Clara e Lívia nunca souberam que as palavras que traziam à tona a verdade e o caos nas suas reportagens também seriam as que cavariam um abismo entre elas, uma linha tênue que separa o amor da dor.
Ambas jornalistas, ambas mulheres, ambas devotas da busca pela verdade, mas com uma diferença irreparável: Clara, a que desvelava os fatos com precisão clínica, implacável, enquanto Lívia caçava as tragédias, as tragédias invisíveis, que se escondem no âmago da dor humana, com uma sensibilidade que se transbordava em poesia. Elas se conheciam como se conhecem os ecos de um lugar que nunca se esquece. Durante anos, as trocas de olhares disfarçados e os silêncios compartilhados foram a base de uma amizade que nunca ousaram questionar. Mas, aos poucos, o que antes era parceria começou a ser algo mais — algo perigoso, inquietante, insustentável.
O escritório delas era pequeno, abafado, uma cápsula onde o peso das matérias urgentes se empilhava ao lado de prazos que nunca se cumpriam. Ali, no caos do jornalismo, havia uma quietude entre elas. Nos intervalos, quando se cruzavam nas pequenas pausas para um café ou uma refeição rápida, as conversas mudaram. De questões políticas e tópicos profissionais, passaram a falar de si mesmas, de suas fragilidades, dos pedaços de si que preferiam esconder. As risadas contidas de Lívia começaram a carregar um timbre estranho, um calor, algo que Clara não soubera identificar até então. E Lívia, que sempre via o sofrimento alheio através das palavras, começou a escrever cartas para Clara, cartas que nunca seriam enviadas, mas que falavam mais de sua alma do que qualquer matéria que já escrevera.
Ambas estavam marcadas por histórias difíceis, amores perdidos, feridas antigas que ainda sangravam. Mas o jornalismo, que as unia, acabou por ser o espaço que as afastava. Clara sentia cada vez mais que a dor de amar Lívia pesava mais que a leveza de sua presença. E Lívia, mergulhada em suas próprias sombras, parecia temer o encontro com sua verdade, como se o que estava acontecendo entre elas fosse uma tempestade que elas não poderiam controlar.
O fim se desenhou em uma tarde que parecia igual a tantas outras, mas que, com o peso do destino, tornou-se irrevogável. Elas estavam juntas, no escritório, redigindo uma matéria sobre mulheres desaparecidas. O texto estava imerso em uma dor pungente, como se a própria tragédia dos desaparecimentos estivesse se infiltrando em suas almas. Foi ali, naquele momento de melancolia, que Clara olhou para Lívia não como colega, mas como mulher. O que antes era uma amizade profunda, agora se tornava um abismo de desejo não dito, de um amor que não podia ser expresso. Clara se aproximou, hesitante, como se fosse uma prece que não soubesse se poderia ser dita. Lívia, com o olhar distante, os lábios entreabertos, parecia não perceber que sua própria resistência era a dor de um amor não correspondido.
“Eu… eu não posso,” disse Lívia, como se palavras fossem facas afiadas, cortando o espaço entre elas. “Não podemos nos perder no que não podemos controlar.”
Aquelas palavras, baixas e pesadas, se cravaram na alma de Clara como um golpe, mas ela já sabia. Sabia que não havia mais espaço entre elas. Sabia que o que sentiam não tinha mais lugar no mundo que habitavam, que aquele amor não poderia ser contado nas páginas de um jornal, não poderia ser feito de palavras que se cruzam e se diluem em uma reportagem qualquer.

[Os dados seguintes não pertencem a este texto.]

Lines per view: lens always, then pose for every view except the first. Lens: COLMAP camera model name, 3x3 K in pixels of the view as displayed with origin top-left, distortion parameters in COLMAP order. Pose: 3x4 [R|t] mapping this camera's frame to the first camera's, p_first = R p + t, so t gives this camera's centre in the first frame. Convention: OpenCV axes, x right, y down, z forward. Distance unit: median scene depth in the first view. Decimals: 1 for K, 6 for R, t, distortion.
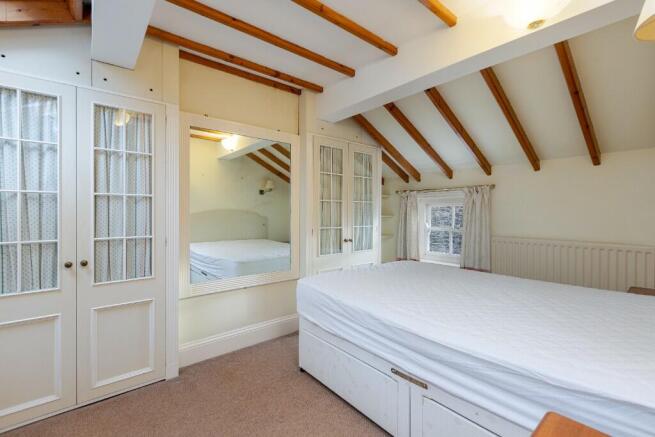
lens RADIAL K [[297.7, 0, 327.5], [0, 297.7, 218.5], [0, 0, 1]] dist [0.000017, -0.000140]
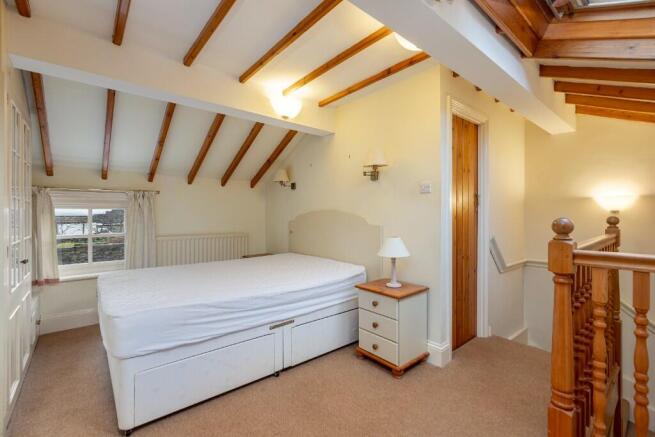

Lívia levantou-se, pegou sua bolsa, e se afastou. Clara permaneceu ali, com os dedos ainda tocando a borda da mesa, como se tentasse segurar algo que se desintegrava entre suas mãos. Não houve mais palavras. Não houve mais gestos. O que restou foi o silêncio de uma história não escrita, de um amor que não teve chance de existir, de uma última linha que jamais seria traçada.
Dias depois, Clara entregou sua matéria. As palavras estavam ali, mas faltava algo. Havia um buraco vazio entre as frases, como se a dor de um amor não correspondido tivesse se infiltrado em cada letra. Ela sabia, com uma certeza amarga, que aquelas palavras não podiam descrever o que havia se perdido entre ela e Lívia.
A tragédia não estava no amor que nunca se concretizou, mas no silêncio que tomou o lugar das palavras. Na última linha, que nunca seria escrita, que talvez fosse melhor assim. Porque, no fim, algumas histórias, as mais trágicas, são aquelas que não podem ser contadas.